Before you decide to reduce staff, you need to have access to complete, updated records and the ability to track your exiting employees and compare lists of qualified employees to the names of employees collecting unemployment insurance. Your outplacement services provider should be able to furnish the appropriate data through tracking and analysis software that provides a complete system of record in a secure environment.
Having updated employee data at your fingertips will help you monitor and manage the employees who are participating in unemployment insurance claims, and protect your company against unnecessary state unemployment tax payments. Be sure your tracking software is interactive, allowing you to cancel or modify your employee lists in a secure environment. Keeping an updated roster of employees who are eligible for unemployment insurance, and tracking the length of time your transitioning employees take to find new roles outside of your company will help protect your organization from increased tax costs due to non-qualifying individuals receiving benefits at your expense.

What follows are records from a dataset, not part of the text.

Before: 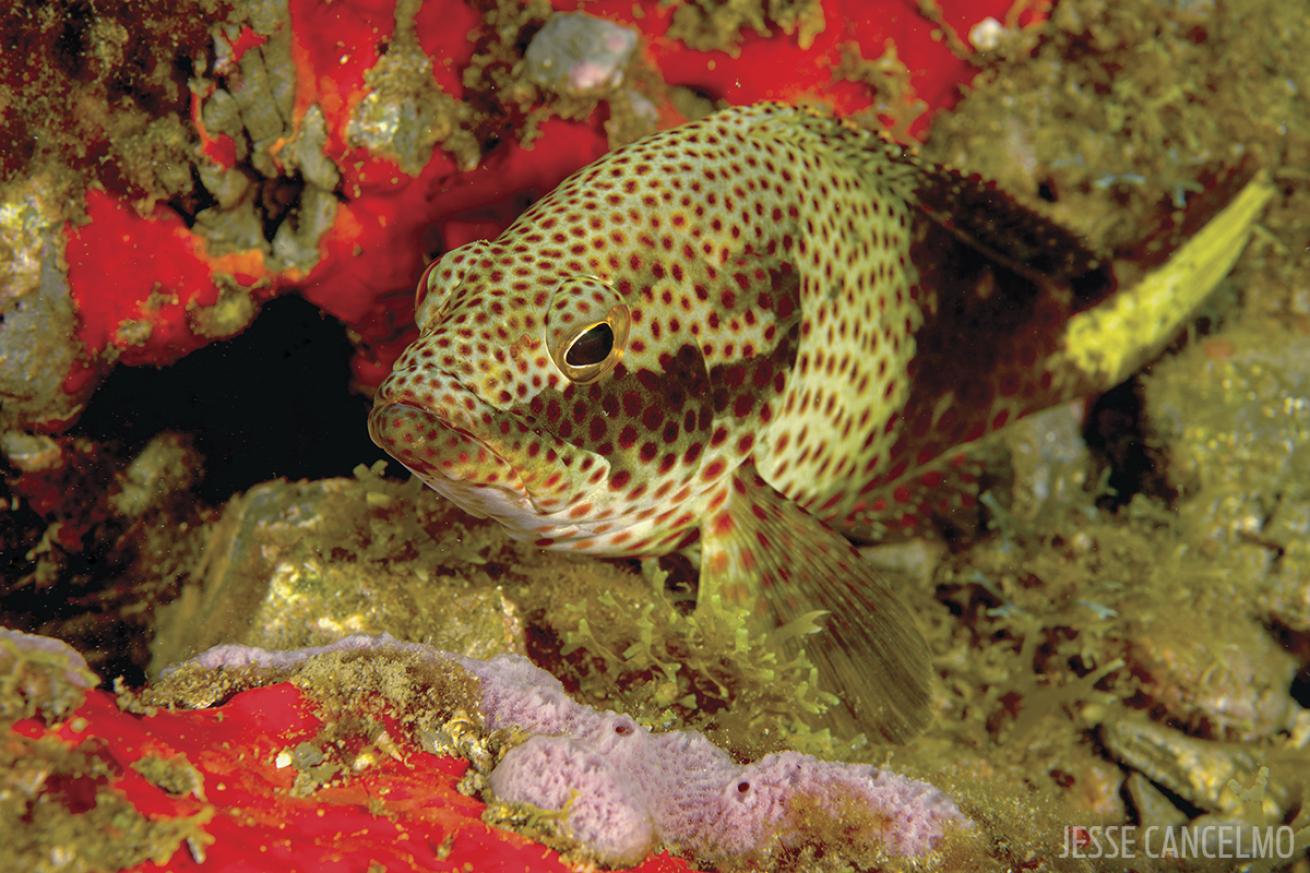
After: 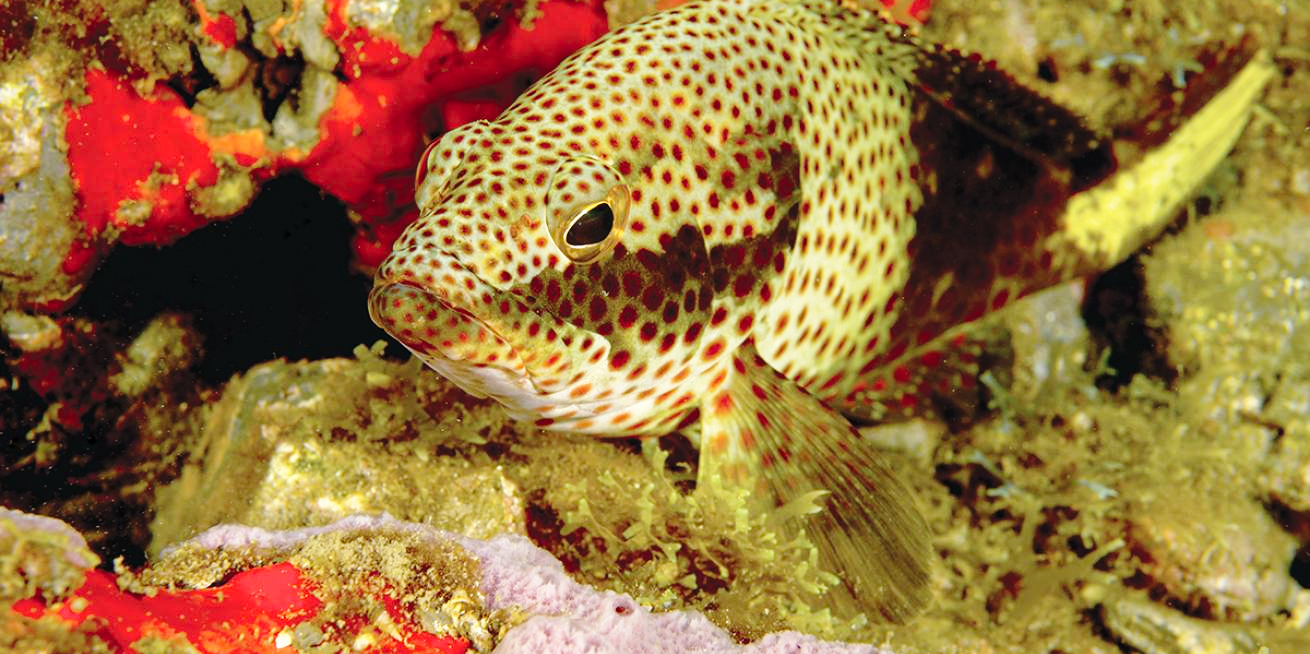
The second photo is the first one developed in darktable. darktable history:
base curve: curves: ch0 [(0, 0) (0.028, 0.03) (0.121, 0.232) (0.46, 0.748) (0.859, 0.968) (1, 1)], preserve colors none
crop: top 13.819%, bottom 11.169%
tone equalizer: on, module defaults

Finding alternatives to reductions in force
Considering the possible high costs of downsizing an organization’s workforce, companies should think about alternative solutions to achieve desired bottom line goals. Typically, organizations seek financial relief through reductions in force in response to a variety of market and internal forces, including:
- A sudden downturn in the industry
- Automation or outsourcing options
- Changes in the product or service offering
- Redundant positions following a merger
In addition to the tax costs and liabilities associated with reductions in force, losing valuable and knowledgeable employees can affect an organization’s ability to recover and continue on to future profitability. Instead of eliminating positions and losing the talent that will help move your company forward, retain high-performing talent through redeployment programs.
Redeployment programs allow organizations to reduce redundant positions, institute automation, restructure in response to changes in product and service offerings, while creating a flexible and mobile workplace environment.
While some companies offer mobility, few have formalized programs to facilitate the discovery of relevant internal opportunities or provide the support employees need to successfully transfer between departments. When companies are shutting down one division and conducting layoffs, they are often expanding in another area and actively recruiting and hiring. Employees hoping to join growing divisions within the company may not be fully prepared to compete for those positions with individuals currently in job seeking mode.
A comprehensive redeployment program will increase the success of employees hoping to remain within the company, while helping businesses meet strategic needs. If you don’t have the resources to offer a comprehensive redeployment program internally, consider hiring an outside services provider. A successful redeployment program should supply individuals with the same level of support given to exiting employees, and should include:
- An automated system to match employees to appropriate positions within the company
- Personalized one-on-one coaching
- Professional branding and resume and LinkedIn profile writing
- Resources to help employees brush up on job seeking skills
Finding alternatives to reductions in force help ensure that your organization is well-positioned to grow, while minimizing legal and tax liabilities and improving employer brand sentiment.
Your company’s ability to overcome an economic or business downturn and avoid the possible negative consequences associated with reductions in force depends on the company’s ability to manage the event. Whether through better record keeping, or RIF alternatives–such as redeployment programs--companies with effective human capital management systems are less likely to be surprised by increases in unemployment taxes.